Directive: Please set out every line of the data below as a numbered list, leaving out any blank lines.

Extracted entries:
--
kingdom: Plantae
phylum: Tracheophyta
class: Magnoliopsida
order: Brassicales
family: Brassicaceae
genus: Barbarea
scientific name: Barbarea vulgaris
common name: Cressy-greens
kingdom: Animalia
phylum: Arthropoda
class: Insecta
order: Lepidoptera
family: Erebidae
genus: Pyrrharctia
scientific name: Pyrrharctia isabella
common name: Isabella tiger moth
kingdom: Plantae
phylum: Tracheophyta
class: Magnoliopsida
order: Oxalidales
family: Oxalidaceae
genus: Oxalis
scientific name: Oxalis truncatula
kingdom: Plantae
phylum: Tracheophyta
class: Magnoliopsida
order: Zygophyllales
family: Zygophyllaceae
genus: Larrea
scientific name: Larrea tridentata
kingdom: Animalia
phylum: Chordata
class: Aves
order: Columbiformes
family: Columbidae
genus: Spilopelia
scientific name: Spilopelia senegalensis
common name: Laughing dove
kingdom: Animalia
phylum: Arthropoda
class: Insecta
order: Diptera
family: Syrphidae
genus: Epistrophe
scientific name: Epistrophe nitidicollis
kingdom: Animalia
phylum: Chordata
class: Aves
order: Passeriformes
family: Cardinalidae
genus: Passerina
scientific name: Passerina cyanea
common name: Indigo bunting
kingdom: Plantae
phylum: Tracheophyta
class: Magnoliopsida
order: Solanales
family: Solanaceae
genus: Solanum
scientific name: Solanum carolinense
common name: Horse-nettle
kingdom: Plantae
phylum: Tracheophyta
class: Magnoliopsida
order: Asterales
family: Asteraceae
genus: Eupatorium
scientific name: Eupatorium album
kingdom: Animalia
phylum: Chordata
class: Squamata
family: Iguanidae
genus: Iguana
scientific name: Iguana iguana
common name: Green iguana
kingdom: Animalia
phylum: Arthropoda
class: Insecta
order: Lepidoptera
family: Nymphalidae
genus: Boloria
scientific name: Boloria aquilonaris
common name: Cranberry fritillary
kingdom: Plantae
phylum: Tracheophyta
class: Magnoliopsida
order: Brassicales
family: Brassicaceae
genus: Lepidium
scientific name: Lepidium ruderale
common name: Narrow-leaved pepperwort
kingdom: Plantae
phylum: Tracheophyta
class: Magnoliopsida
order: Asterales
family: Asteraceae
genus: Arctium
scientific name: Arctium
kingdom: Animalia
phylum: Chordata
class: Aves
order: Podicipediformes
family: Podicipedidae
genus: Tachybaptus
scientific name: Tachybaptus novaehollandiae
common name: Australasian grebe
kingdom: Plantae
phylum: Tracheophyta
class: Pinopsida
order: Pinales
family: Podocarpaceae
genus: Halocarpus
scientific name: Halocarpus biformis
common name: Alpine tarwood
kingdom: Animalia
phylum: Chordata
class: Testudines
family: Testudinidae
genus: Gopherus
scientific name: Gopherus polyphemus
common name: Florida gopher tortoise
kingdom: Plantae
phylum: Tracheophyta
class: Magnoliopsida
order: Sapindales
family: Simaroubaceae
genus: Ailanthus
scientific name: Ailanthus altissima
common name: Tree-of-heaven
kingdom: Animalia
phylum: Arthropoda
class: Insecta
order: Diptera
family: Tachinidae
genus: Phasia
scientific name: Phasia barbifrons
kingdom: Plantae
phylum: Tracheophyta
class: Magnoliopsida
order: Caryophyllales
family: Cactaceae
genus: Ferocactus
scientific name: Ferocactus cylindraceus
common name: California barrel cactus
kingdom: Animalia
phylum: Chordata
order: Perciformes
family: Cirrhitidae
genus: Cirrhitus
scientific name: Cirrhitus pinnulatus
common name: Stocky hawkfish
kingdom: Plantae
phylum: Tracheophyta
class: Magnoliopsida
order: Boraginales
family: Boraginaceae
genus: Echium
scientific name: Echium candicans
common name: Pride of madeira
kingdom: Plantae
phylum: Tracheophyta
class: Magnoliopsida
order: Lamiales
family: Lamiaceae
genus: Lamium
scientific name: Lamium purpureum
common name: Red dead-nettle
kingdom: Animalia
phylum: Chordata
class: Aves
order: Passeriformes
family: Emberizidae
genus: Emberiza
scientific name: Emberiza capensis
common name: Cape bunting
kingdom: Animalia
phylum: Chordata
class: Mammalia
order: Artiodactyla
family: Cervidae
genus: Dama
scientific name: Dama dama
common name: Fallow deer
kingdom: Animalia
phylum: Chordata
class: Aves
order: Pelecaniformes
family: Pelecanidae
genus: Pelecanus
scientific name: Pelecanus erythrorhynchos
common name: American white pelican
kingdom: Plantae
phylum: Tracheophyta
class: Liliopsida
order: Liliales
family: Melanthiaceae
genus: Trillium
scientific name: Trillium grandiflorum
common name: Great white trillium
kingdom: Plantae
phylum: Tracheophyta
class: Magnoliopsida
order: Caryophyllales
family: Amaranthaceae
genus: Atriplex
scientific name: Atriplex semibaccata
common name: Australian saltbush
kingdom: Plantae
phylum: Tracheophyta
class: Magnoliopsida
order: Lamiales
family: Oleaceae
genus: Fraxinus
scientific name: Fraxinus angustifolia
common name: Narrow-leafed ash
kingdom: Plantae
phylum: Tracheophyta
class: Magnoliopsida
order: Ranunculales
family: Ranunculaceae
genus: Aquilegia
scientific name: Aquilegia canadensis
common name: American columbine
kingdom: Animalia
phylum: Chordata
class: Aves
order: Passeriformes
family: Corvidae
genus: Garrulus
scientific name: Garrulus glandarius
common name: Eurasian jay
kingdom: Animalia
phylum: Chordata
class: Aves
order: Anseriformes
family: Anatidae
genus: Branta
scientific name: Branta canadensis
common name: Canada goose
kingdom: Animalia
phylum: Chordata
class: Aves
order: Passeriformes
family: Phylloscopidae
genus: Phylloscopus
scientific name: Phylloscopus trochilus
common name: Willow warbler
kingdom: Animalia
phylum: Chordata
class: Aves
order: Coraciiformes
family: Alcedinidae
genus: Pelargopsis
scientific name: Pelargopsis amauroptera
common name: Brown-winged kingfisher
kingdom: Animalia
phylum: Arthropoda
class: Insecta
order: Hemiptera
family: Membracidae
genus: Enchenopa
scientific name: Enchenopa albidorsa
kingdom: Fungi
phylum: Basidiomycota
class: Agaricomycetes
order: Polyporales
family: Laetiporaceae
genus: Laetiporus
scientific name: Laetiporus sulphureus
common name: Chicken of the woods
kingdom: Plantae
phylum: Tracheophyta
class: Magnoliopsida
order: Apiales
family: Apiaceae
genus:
--
Output below:
1. kingdom: Plantae
2. phylum: Tracheophyta
3. class: Magnoliopsida
4. order: Brassicales
5. family: Brassicaceae
6. genus: Barbarea
7. scientific name: Barbarea vulgaris
8. common name: Cressy-greens
9. kingdom: Animalia
10. phylum: Arthropoda
11. class: Insecta
12. order: Lepidoptera
13. family: Erebidae
14. genus: Pyrrharctia
15. scientific name: Pyrrharctia isabella
16. common name: Isabella tiger moth
17. kingdom: Plantae
18. phylum: Tracheophyta
19. class: Magnoliopsida
20. order: Oxalidales
21. family: Oxalidaceae
22. genus: Oxalis
23. scientific name: Oxalis truncatula
24. kingdom: Plantae
25. phylum: Tracheophyta
26. class: Magnoliopsida
27. order: Zygophyllales
28. family: Zygophyllaceae
29. genus: Larrea
30. scientific name: Larrea tridentata
31. kingdom: Animalia
32. phylum: Chordata
33. class: Aves
34. order: Columbiformes
35. family: Columbidae
36. genus: Spilopelia
37. scientific name: Spilopelia senegalensis
38. common name: Laughing dove
39. kingdom: Animalia
40. phylum: Arthropoda
41. class: Insecta
42. order: Diptera
43. family: Syrphidae
44. genus: Epistrophe
45. scientific name: Epistrophe nitidicollis
46. kingdom: Animalia
47. phylum: Chordata
48. class: Aves
49. order: Passeriformes
50. family: Cardinalidae
51. genus: Passerina
52. scientific name: Passerina cyanea
53. common name: Indigo bunting
54. kingdom: Plantae
55. phylum: Tracheophyta
56. class: Magnoliopsida
57. order: Solanales
58. family: Solanaceae
59. genus: Solanum
60. scientific name: Solanum carolinense
61. common name: Horse-nettle
62. kingdom: Plantae
63. phylum: Tracheophyta
64. class: Magnoliopsida
65. order: Asterales
66. family: Asteraceae
67. genus: Eupatorium
68. scientific name: Eupatorium album
69. kingdom: Animalia
70. phylum: Chordata
71. class: Squamata
72. family: Iguanidae
73. genus: Iguana
74. scientific name: Iguana iguana
75. common name: Green iguana
76. kingdom: Animalia
77. phylum: Arthropoda
78. class: Insecta
79. order: Lepidoptera
80. family: Nymphalidae
81. genus: Boloria
82. scientific name: Boloria aquilonaris
83. common name: Cranberry fritillary
84. kingdom: Plantae
85. phylum: Tracheophyta
86. class: Magnoliopsida
87. order: Brassicales
88. family: Brassicaceae
89. genus: Lepidium
90. scientific name: Lepidium ruderale
91. common name: Narrow-leaved pepperwort
92. kingdom: Plantae
93. phylum: Tracheophyta
94. class: Magnoliopsida
95. order: Asterales
96. family: Asteraceae
97. genus: Arctium
98. scientific name: Arctium
99. kingdom: Animalia
100. phylum: Chordata
101. class: Aves
102. order: Podicipediformes
103. family: Podicipedidae
104. genus: Tachybaptus
105. scientific name: Tachybaptus novaehollandiae
106. common name: Australasian grebe
107. kingdom: Plantae
108. phylum: Tracheophyta
109. class: Pinopsida
110. order: Pinales
111. family: Podocarpaceae
112. genus: Halocarpus
113. scientific name: Halocarpus biformis
114. common name: Alpine tarwood
115. kingdom: Animalia
116. phylum: Chordata
117. class: Testudines
118. family: Testudinidae
119. genus: Gopherus
120. scientific name: Gopherus polyphemus
121. common name: Florida gopher tortoise
122. kingdom: Plantae
123. phylum: Tracheophyta
124. class: Magnoliopsida
125. order: Sapindales
126. family: Simaroubaceae
127. genus: Ailanthus
128. scientific name: Ailanthus altissima
129. common name: Tree-of-heaven
130. kingdom: Animalia
131. phylum: Arthropoda
132. class: Insecta
133. order: Diptera
134. family: Tachinidae
135. genus: Phasia
136. scientific name: Phasia barbifrons
137. kingdom: Plantae
138. phylum: Tracheophyta
139. class: Magnoliopsida
140. order: Caryophyllales
141. family: Cactaceae
142. genus: Ferocactus
143. scientific name: Ferocactus cylindraceus
144. common name: California barrel cactus
145. kingdom: Animalia
146. phylum: Chordata
147. order: Perciformes
148. family: Cirrhitidae
149. genus: Cirrhitus
150. scientific name: Cirrhitus pinnulatus
151. common name: Stocky hawkfish
152. kingdom: Plantae
153. phylum: Tracheophyta
154. class: Magnoliopsida
155. order: Boraginales
156. family: Boraginaceae
157. genus: Echium
158. scientific name: Echium candicans
159. common name: Pride of madeira
160. kingdom: Plantae
161. phylum: Tracheophyta
162. class: Magnoliopsida
163. order: Lamiales
164. family: Lamiaceae
165. genus: Lamium
166. scientific name: Lamium purpureum
167. common name: Red dead-nettle
168. kingdom: Animalia
169. phylum: Chordata
170. class: Aves
171. order: Passeriformes
172. family: Emberizidae
173. genus: Emberiza
174. scientific name: Emberiza capensis
175. common name: Cape bunting
176. kingdom: Animalia
177. phylum: Chordata
178. class: Mammalia
179. order: Artiodactyla
180. family: Cervidae
181. genus: Dama
182. scientific name: Dama dama
183. common name: Fallow deer
184. kingdom: Animalia
185. phylum: Chordata
186. class: Aves
187. order: Pelecaniformes
188. family: Pelecanidae
189. genus: Pelecanus
190. scientific name: Pelecanus erythrorhynchos
191. common name: American white pelican
192. kingdom: Plantae
193. phylum: Tracheophyta
194. class: Liliopsida
195. order: Liliales
196. family: Melanthiaceae
197. genus: Trillium
198. scientific name: Trillium grandiflorum
199. common name: Great white trillium
200. kingdom: Plantae
201. phylum: Tracheophyta
202. class: Magnoliopsida
203. order: Caryophyllales
204. family: Amaranthaceae
205. genus: Atriplex
206. scientific name: Atriplex semibaccata
207. common name: Australian saltbush
208. kingdom: Plantae
209. phylum: Tracheophyta
210. class: Magnoliopsida
211. order: Lamiales
212. family: Oleaceae
213. genus: Fraxinus
214. scientific name: Fraxinus angustifolia
215. common name: Narrow-leafed ash
216. kingdom: Plantae
217. phylum: Tracheophyta
218. class: Magnoliopsida
219. order: Ranunculales
220. family: Ranunculaceae
221. genus: Aquilegia
222. scientific name: Aquilegia canadensis
223. common name: American columbine
224. kingdom: Animalia
225. phylum: Chordata
226. class: Aves
227. order: Passeriformes
228. family: Corvidae
229. genus: Garrulus
230. scientific name: Garrulus glandarius
231. common name: Eurasian jay
232. kingdom: Animalia
233. phylum: Chordata
234. class: Aves
235. order: Anseriformes
236. family: Anatidae
237. genus: Branta
238. scientific name: Branta canadensis
239. common name: Canada goose
240. kingdom: Animalia
241. phylum: Chordata
242. class: Aves
243. order: Passeriformes
244. family: Phylloscopidae
245. genus: Phylloscopus
246. scientific name: Phylloscopus trochilus
247. common name: Willow warbler
248. kingdom: Animalia
249. phylum: Chordata
250. class: Aves
251. order: Coraciiformes
252. family: Alcedinidae
253. genus: Pelargopsis
254. scientific name: Pelargopsis amauroptera
255. common name: Brown-winged kingfisher
256. kingdom: Animalia
257. phylum: Arthropoda
258. class: Insecta
259. order: Hemiptera
260. family: Membracidae
261. genus: Enchenopa
262. scientific name: Enchenopa albidorsa
263. kingdom: Fungi
264. phylum: Basidiomycota
265. class: Agaricomycetes
266. order: Polyporales
267. family: Laetiporaceae
268. genus: Laetiporus
269. scientific name: Laetiporus sulphureus
270. common name: Chicken of the woods
271. kingdom: Plantae
272. phylum: Tracheophyta
273. class: Magnoliopsida
274. order: Apiales
275. family: Apiaceae
276. genus:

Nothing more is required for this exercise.